* Exercise details
Line by line, retype the whole listing exactly.
====
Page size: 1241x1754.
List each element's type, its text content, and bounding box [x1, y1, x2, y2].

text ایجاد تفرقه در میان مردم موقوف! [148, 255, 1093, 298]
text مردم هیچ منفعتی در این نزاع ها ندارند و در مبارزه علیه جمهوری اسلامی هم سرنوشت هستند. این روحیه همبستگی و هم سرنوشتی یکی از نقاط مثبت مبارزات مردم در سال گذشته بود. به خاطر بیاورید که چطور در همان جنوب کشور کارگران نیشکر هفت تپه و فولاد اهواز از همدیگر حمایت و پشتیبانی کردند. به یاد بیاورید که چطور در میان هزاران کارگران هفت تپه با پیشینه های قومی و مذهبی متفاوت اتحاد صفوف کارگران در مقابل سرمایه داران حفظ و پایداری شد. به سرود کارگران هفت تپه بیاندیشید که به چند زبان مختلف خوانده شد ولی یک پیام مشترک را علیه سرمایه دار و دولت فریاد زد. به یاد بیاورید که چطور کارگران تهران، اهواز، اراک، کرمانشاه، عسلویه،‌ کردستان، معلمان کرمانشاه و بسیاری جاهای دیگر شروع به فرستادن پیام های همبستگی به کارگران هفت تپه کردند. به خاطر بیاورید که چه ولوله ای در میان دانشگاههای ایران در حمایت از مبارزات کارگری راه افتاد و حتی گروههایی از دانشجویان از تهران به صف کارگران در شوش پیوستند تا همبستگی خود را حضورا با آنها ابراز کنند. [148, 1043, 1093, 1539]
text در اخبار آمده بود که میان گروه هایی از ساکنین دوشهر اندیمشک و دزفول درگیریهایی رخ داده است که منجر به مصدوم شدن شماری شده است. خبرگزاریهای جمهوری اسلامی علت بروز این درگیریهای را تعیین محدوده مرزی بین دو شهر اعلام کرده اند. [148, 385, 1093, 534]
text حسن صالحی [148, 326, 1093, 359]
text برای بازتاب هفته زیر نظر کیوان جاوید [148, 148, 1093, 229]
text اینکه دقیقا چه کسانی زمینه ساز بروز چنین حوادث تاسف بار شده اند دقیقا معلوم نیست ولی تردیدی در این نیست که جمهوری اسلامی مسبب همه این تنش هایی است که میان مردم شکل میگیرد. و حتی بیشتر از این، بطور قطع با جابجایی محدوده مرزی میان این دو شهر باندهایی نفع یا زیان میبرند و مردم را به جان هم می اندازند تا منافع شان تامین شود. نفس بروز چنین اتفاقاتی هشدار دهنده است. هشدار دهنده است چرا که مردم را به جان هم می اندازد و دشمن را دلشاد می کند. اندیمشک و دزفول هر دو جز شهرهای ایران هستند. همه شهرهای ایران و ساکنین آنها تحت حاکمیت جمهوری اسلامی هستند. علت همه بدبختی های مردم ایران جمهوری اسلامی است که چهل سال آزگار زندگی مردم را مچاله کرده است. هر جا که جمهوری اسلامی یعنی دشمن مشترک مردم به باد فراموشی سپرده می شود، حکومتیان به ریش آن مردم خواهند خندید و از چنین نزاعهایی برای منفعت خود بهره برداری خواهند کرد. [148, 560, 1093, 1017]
====
* Written answer
Page size: 1241x1754.
List each element's type, its text content, and bounding box [x1, y1, x2, y2].

text ایجاد تفرقه در میان مردم موقوف! [148, 255, 1093, 298]
text مردم هیچ منفعتی در این نزاع ها ندارند و در مبارزه علیه جمهوری اسلامی هم سرنوشت هستند. این روحیه همبستگی و هم سرنوشتی یکی از نقاط مثبت مبارزات مردم در سال گذشته بود. به خاطر بیاورید که چطور در همان جنوب کشور کارگران نیشکر هفت تپه و فولاد اهواز از همدیگر حمایت و پشتیبانی کردند. به یاد بیاورید که چطور در میان هزاران کارگران هفت تپه با پیشینه های قومی و مذهبی متفاوت اتحاد صفوف کارگران در مقابل سرمایه داران حفظ و پایداری شد. به سرود کارگران هفت تپه بیاندیشید که به چند زبان مختلف خوانده شد ولی یک پیام مشترک را علیه سرمایه دار و دولت فریاد زد. به یاد بیاورید که چطور کارگران تهران، اهواز، اراک، کرمانشاه، عسلویه،‌ کردستان، معلمان کرمانشاه و بسیاری جاهای دیگر شروع به فرستادن پیام های همبستگی به کارگران هفت تپه کردند. به خاطر بیاورید که چه ولوله ای در میان دانشگاههای ایران در حمایت از مبارزات کارگری راه افتاد و حتی گروههایی از دانشجویان از تهران به صف کارگران در شوش پیوستند تا همبستگی خود را حضورا با آنها ابراز کنند. [148, 1043, 1093, 1539]
text در اخبار آمده بود که میان گروه هایی از ساکنین دوشهر اندیمشک و دزفول درگیریهایی رخ داده است که منجر به مصدوم شدن شماری شده است. خبرگزاریهای جمهوری اسلامی علت بروز این درگیریهای را تعیین محدوده مرزی بین دو شهر اعلام کرده اند. [148, 385, 1093, 534]
text حسن صالحی [148, 326, 1093, 359]
text برای بازتاب هفته زیر نظر کیوان جاوید [148, 148, 1093, 229]
text اینکه دقیقا چه کسانی زمینه ساز بروز چنین حوادث تاسف بار شده اند دقیقا معلوم نیست ولی تردیدی در این نیست که جمهوری اسلامی مسبب همه این تنش هایی است که میان مردم شکل میگیرد. و حتی بیشتر از این، بطور قطع با جابجایی محدوده مرزی میان این دو شهر باندهایی نفع یا زیان میبرند و مردم را به جان هم می اندازند تا منافع شان تامین شود. نفس بروز چنین اتفاقاتی هشدار دهنده است. هشدار دهنده است چرا که مردم را به جان هم می اندازد و دشمن را دلشاد می کند. اندیمشک و دزفول هر دو جز شهرهای ایران هستند. همه شهرهای ایران و ساکنین آنها تحت حاکمیت جمهوری اسلامی هستند. علت همه بدبختی های مردم ایران جمهوری اسلامی است که چهل سال آزگار زندگی مردم را مچاله کرده است. هر جا که جمهوری اسلامی یعنی دشمن مشترک مردم به باد فراموشی سپرده می شود، حکومتیان به ریش آن مردم خواهند خندید و از چنین نزاعهایی برای منفعت خود بهره برداری خواهند کرد. [148, 560, 1093, 1017]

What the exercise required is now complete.